Quite a few have commented here on the lack of sharpness and poor jpeg quality at full zoom. Here’s a photo I took at full zoom that shows the quality of the HS10 under field conditions:
7:29 pm - Tuesday, August 31, 2010
Don’t take me wrong, it’s a nice shot after all, but i would love to see it at 5MP ... at 1024x768 it’s really nice for webview, but not exactly perfect for printing…
The main issue with people saying it lacks sharpness is related with the comparison made against another 10MP camera… for me HS10 looks good at 5-6MP, that is more than enough for most people.
I would say that HS10 is sharper at full tele than at full wide… specially on the corners… the lens have a massive distortion that is corrected in-camera jpegs. Shot full wide in RAW+JPEG and convert to RAW to jpeg with DCRaw, compare the jpeg from camera, it can be useful to have that fisheye effect sometimes ;)
JPEG mushiness only occurs sometimes, when there is a given level of detail that surpasses a certain threshold making the camera apply some weired algorithm (check the fur or foliage on the photos and see if there is some smear on them)... this is also more prone to happen at DR200% and DR400% - avoid their use as post-processing achieves pretty much the same result… S200EXR had some real hardware to extend dynamic range on the sensor, HS10 does not, it just applies some custom curves.
Obviously for those situations where smear it is expected to occur one can change to RAW (shame that it is so well hidden on the menus)...
If you like the sharpness you obtain and don’t mind the slow write speed, then HS10 is the perfect camera for you… no need to lug around some heavy DSLR with its lens…
9:40 am - Wednesday, September 1, 2010
There is a new firmware Version 3 update available as from the end of August for your HS10.
My camera had been returned for a minor problem,but has returned with Version 3 installed!!
It has definitely improved an already great camera,particularly focussing at the long end of the zoom,and it seems a very worthwhile update.
This Firmware update is not on Fuji’s website yet,so you will have to contact Fuji UK,and they will arrange the update for you.
The more you use the HS10,the more you realise you realise why the camera won the award “Best Superzoom of 2010”!

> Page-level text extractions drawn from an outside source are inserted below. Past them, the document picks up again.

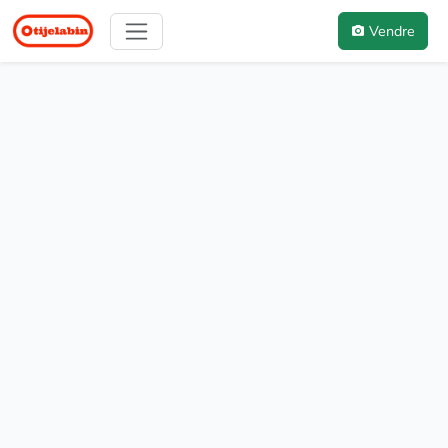
Vendre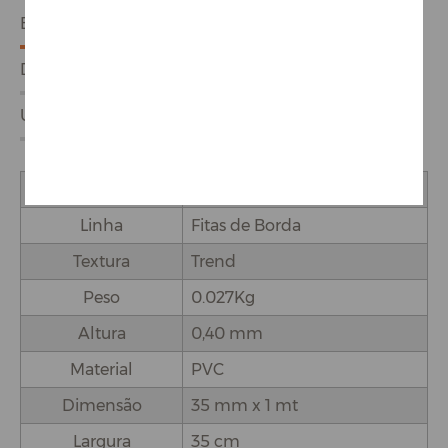
ESPECIFICAÇÕES
DETALHES DO PRODUTO
USO E APLICAÇÕES
Marca
Proadec
Linha
Fitas de Borda
Textura
Trend
Peso
0.027Kg
Altura
0,40 mm
Material
PVC
Dimensão
35 mm x 1 mt
Largura
35 cm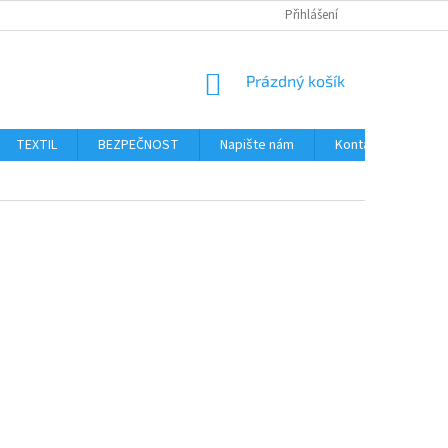
Přihlášení
NÁKUPNÍ
Prázdný košík
KOŠÍK
TEXTIL
BEZPEČNOST
Napište nám
Kontakty
Ob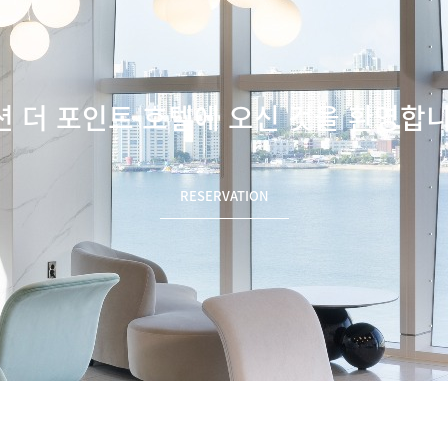
션 더 포인트 호텔에 오신 것을 환영합니
RESERVATION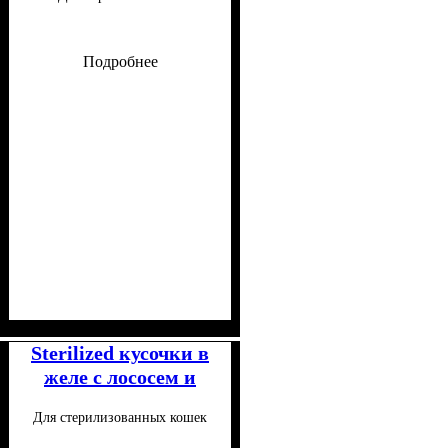
стручковой фасолью
100 г
Подробнее
Класс
Консистенция
Особенности состава
: Супер-премиум
: Паштет
:
Беззерновой
Sterilized кусочки в
желе с лососем и
тунцом для кошек
Для стерилизованных кошек
85 г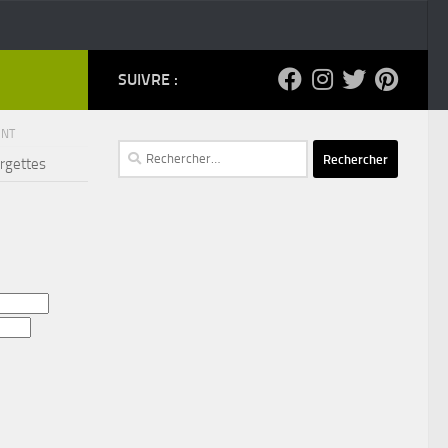
SUIVRE :
ENT
Rechercher :
rgettes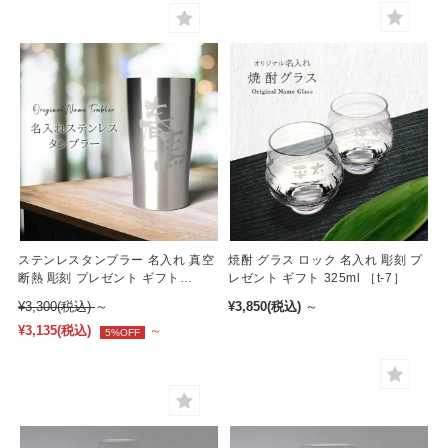
席札
ステンレスタンブラー 名入れ 真空
焼酎 グラス ロック 名入れ 彫刻 プ
断熱 彫刻 プレゼント ギフト
レゼント ギフト 325ml ［t-7］
450ml ［t-11］
¥3,300
(税込)
～
¥3,850
(税込)
～
¥3,135
(税込)
～
5%OFF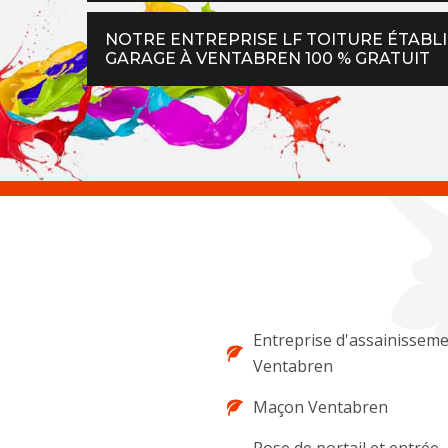
NOTRE ENTREPRISE LF TOITURE ÉTABL
GARAGE À VENTABREN 100 % GRATUIT
Entreprise d'assainissem
Ventabren
Maçon Ventabren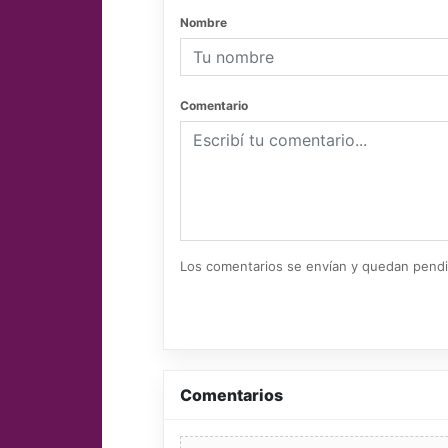
Nombre
Comentario
Los comentarios se envían y quedan pend
Comentarios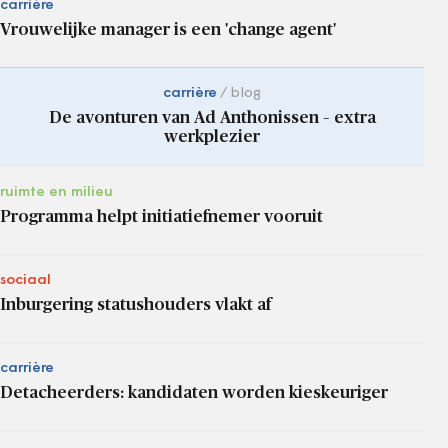
carrière
Vrouwelijke manager is een 'change agent'
carrière
blog
De avonturen van Ad Anthonissen – extra
werkplezier
ruimte en milieu
Programma helpt initiatiefnemer vooruit
sociaal
Inburgering statushouders vlakt af
carrière
Detacheerders: kandidaten worden kieskeuriger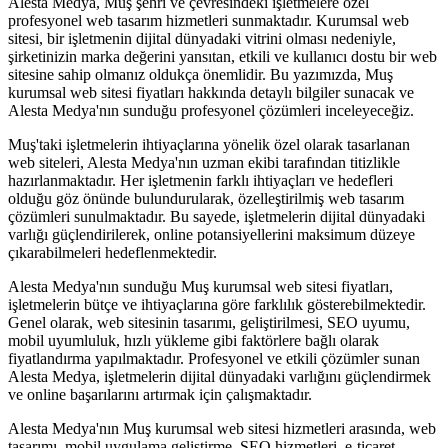
Alesta Medya, Muş şehri ve çevresindeki işletmelere özel
profesyonel web tasarım hizmetleri sunmaktadır. Kurumsal web
sitesi, bir işletmenin dijital dünyadaki vitrini olması nedeniyle,
şirketinizin marka değerini yansıtan, etkili ve kullanıcı dostu bir web
sitesine sahip olmanız oldukça önemlidir. Bu yazımızda, Muş
kurumsal web sitesi fiyatları hakkında detaylı bilgiler sunacak ve
Alesta Medya'nın sunduğu profesyonel çözümleri inceleyeceğiz.
Muş'taki işletmelerin ihtiyaçlarına yönelik özel olarak tasarlanan
web siteleri, Alesta Medya'nın uzman ekibi tarafından titizlikle
hazırlanmaktadır. Her işletmenin farklı ihtiyaçları ve hedefleri
olduğu göz önünde bulundurularak, özelleştirilmiş web tasarım
çözümleri sunulmaktadır. Bu sayede, işletmelerin dijital dünyadaki
varlığı güçlendirilerek, online potansiyellerini maksimum düzeye
çıkarabilmeleri hedeflenmektedir.
Alesta Medya'nın sunduğu Muş kurumsal web sitesi fiyatları,
işletmelerin bütçe ve ihtiyaçlarına göre farklılık gösterebilmektedir.
Genel olarak, web sitesinin tasarımı, geliştirilmesi, SEO uyumu,
mobil uyumluluk, hızlı yükleme gibi faktörlere bağlı olarak
fiyatlandırma yapılmaktadır. Profesyonel ve etkili çözümler sunan
Alesta Medya, işletmelerin dijital dünyadaki varlığını güçlendirmek
ve online başarılarını artırmak için çalışmaktadır.
Alesta Medya'nın Muş kurumsal web sitesi hizmetleri arasında, web
tasarımı, mobil uygulama geliştirme, SEO hizmetleri, e-ticaret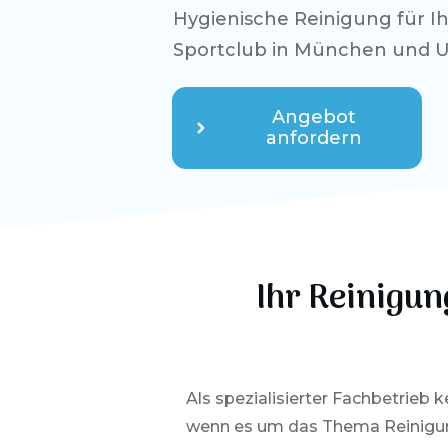
Hygienische Reinigung für I
Sportclub in
München
und 
Angebot
anfordern
Ihr Reinigun
Als spezialisierter Fachbetrieb 
wenn es um das Thema Reinigu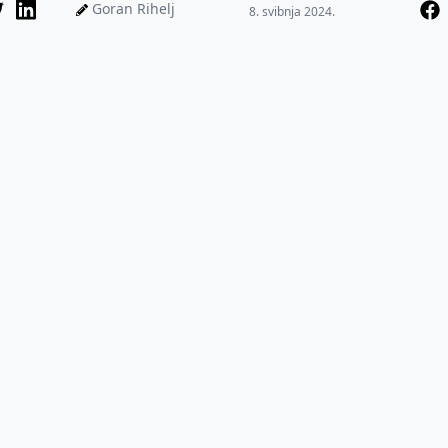
"Pozivamo sve sezonske r...
Goran Rihelj
8. svibnja 2024.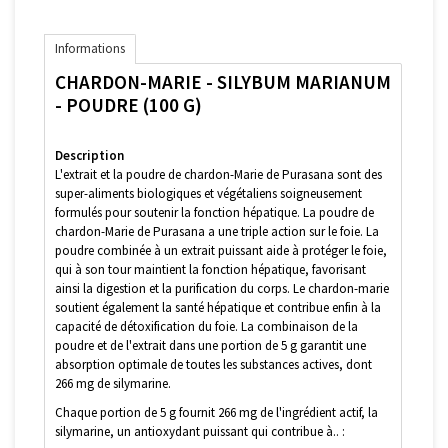
Informations
CHARDON-MARIE - SILYBUM MARIANUM
- POUDRE (100 G)
Description
L'extrait et la poudre de chardon-Marie de Purasana sont des
super-aliments biologiques et végétaliens soigneusement
formulés pour soutenir la fonction hépatique. La poudre de
chardon-Marie de Purasana a une triple action sur le foie. La
poudre combinée à un extrait puissant aide à protéger le foie,
qui à son tour maintient la fonction hépatique, favorisant
ainsi la digestion et la purification du corps. Le chardon-marie
soutient également la santé hépatique et contribue enfin à la
capacité de détoxification du foie. La combinaison de la
poudre et de l'extrait dans une portion de 5 g garantit une
absorption optimale de toutes les substances actives, dont
266 mg de silymarine.
Chaque portion de 5 g fournit 266 mg de l'ingrédient actif, la
silymarine, un antioxydant puissant qui contribue à.. :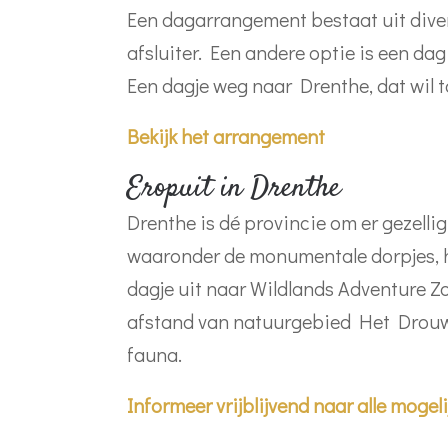
Een dagarrangement bestaat uit diver
afsluiter. Een andere optie is een d
Een dagje weg naar Drenthe, dat wil 
Bekijk het arrangement
Eropuit in Drenthe
Drenthe is dé provincie om er gezelli
waaronder de monumentale dorpjes, hi
dagje uit naar Wildlands Adventure 
afstand van natuurgebied Het Drouwe
fauna.
Informeer vrijblijvend naar alle mogel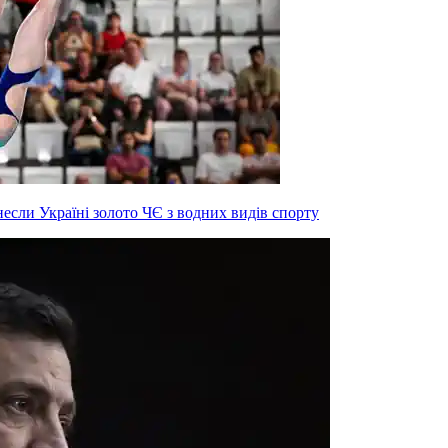
инесли Україні золото ЧЄ з водних видів спорту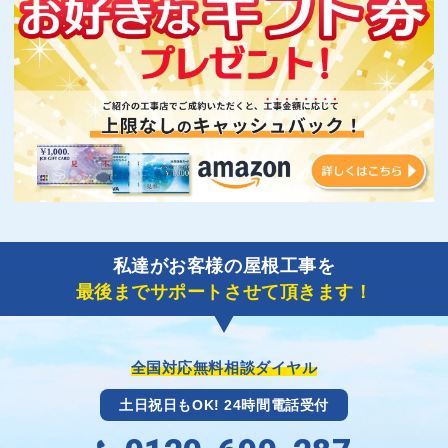
私達がお客様の屋根工事を
最後までサポートさせて頂きます！
全国対応無料相談ダイヤル
土日祝日もOK! 24時間電話受付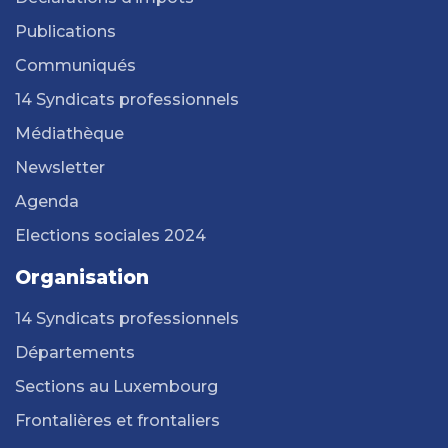
Publications
Communiqués
14 Syndicats professionnels
Médiathèque
Newsletter
Agenda
Elections sociales 2024
Organisation
14 Syndicats professionnels
Départements
Sections au Luxembourg
Frontalières et frontaliers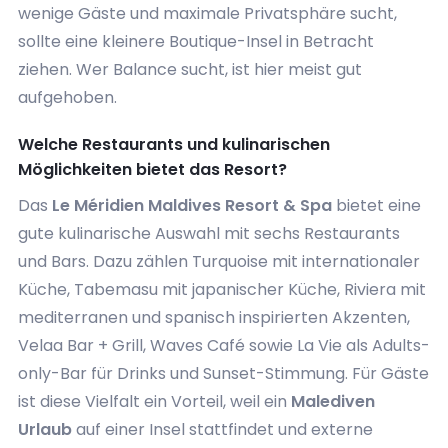
wenige Gäste und maximale Privatsphäre sucht,
sollte eine kleinere Boutique-Insel in Betracht
ziehen. Wer Balance sucht, ist hier meist gut
aufgehoben.
Welche Restaurants und kulinarischen
Möglichkeiten bietet das Resort?
Das
Le Méridien Maldives Resort & Spa
bietet eine
gute kulinarische Auswahl mit sechs Restaurants
und Bars. Dazu zählen Turquoise mit internationaler
Küche, Tabemasu mit japanischer Küche, Riviera mit
mediterranen und spanisch inspirierten Akzenten,
Velaa Bar + Grill, Waves Café sowie La Vie als Adults-
only-Bar für Drinks und Sunset-Stimmung. Für Gäste
ist diese Vielfalt ein Vorteil, weil ein
Malediven
Urlaub
auf einer Insel stattfindet und externe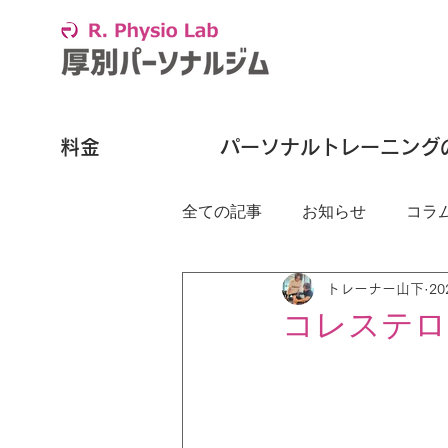
料金
パーソナルトレーニング
全ての記事
お知らせ
コラ
トレーナー山下
2
コレステロ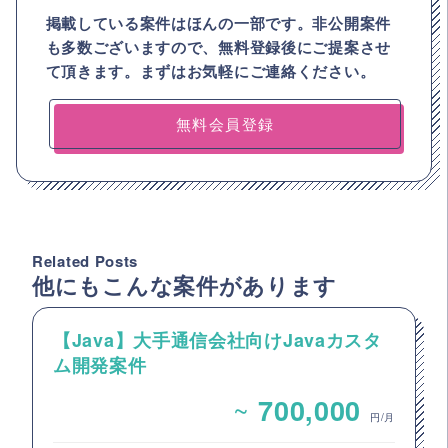
掲載している案件はほんの一部です。非公開案件
も多数ございますので、
無料登録後にご提案させ
て頂きます。まずはお気軽にご連絡ください。
無料会員登録
Related Posts
他にもこんな案件があります
【Java】大手通信会社向けJavaカスタ
ム開発案件
~
700,000
円/月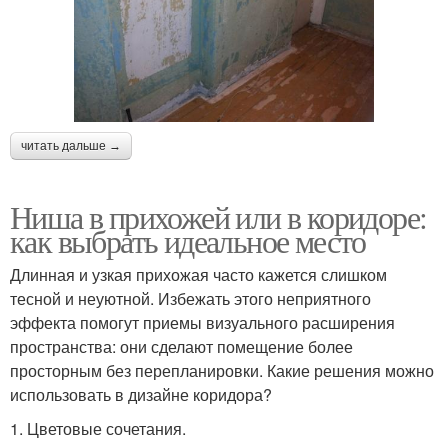
читать дальше →
Ниша в прихожей или в коридоре:
как выбрать идеальное место
Длинная и узкая прихожая часто кажется слишком
тесной и неуютной. Избежать этого неприятного
эффекта помогут приемы визуального расширения
пространства: они сделают помещение более
просторным без перепланировки. Какие решения можно
использовать в дизайне коридора?
1. Цветовые сочетания.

10:43 pm - Sunday, September 5, 2010
Are you sure about this? I just called the Fuji service centre in Germany (where I am right now), and they are unaware of any new firmware. 1.02 is all they know about. What you are saying is that the camera displays 1.03 when you follow the test procedure ?? Did they tell you the list of improvement associated with the update? Can you call them and ask?
9:51 am - Monday, September 6, 2010
I have just contacted the repair unit at Fuji UK and they are saying that the most recent version is 1.02 and that v3.0 would be a very long way away if indeed if ever happened.
1.01, 1.02, you get the length of the series there would be before v3.0.
So I’m not sure where that leaves us. Perhaps a camera screenshot would be useful to put the case to them?
10:00 am - Monday, September 6, 2010
REf Fuji UK saying “Firmware 3 update” currently being unavailable,all I know is I had Firmware 3 installed when it was returned from their workshop,plus a docket confirming this.
It’s all a mystery to me,especially as I now have the “early warning” low battery symbol coming on yet again!
When I first got my HS10,I had this problem,despite installing the “Version 2” firmware from the Fuji site,so I returned it to Fuji.
This was fixed after 2 weeks,and I then had problems getting the “Advanced” functions to work correctly,particularly the “Multi-frame Capture” mode.
This had worked briefly when I got the camera,so Fuji asked me to send the camera back to them again.
It was returned,as I have said with Version 3 firmware installed.
Now,everything works great,as this IS a great camera,but the now the battery symbol keeps coming on,10 minutes after putting a fresh set of fully charged AAs in it!
Exactly as it did when I first got my HS10.
It’s very misleading,as it doesn’t mean the batteries are running out,as it still takes photos for some time afterwards.
I have e-mailed Fuji again,as I’m NOT happy,but I still like the HS10,perhaps I might get an exchange for a new one!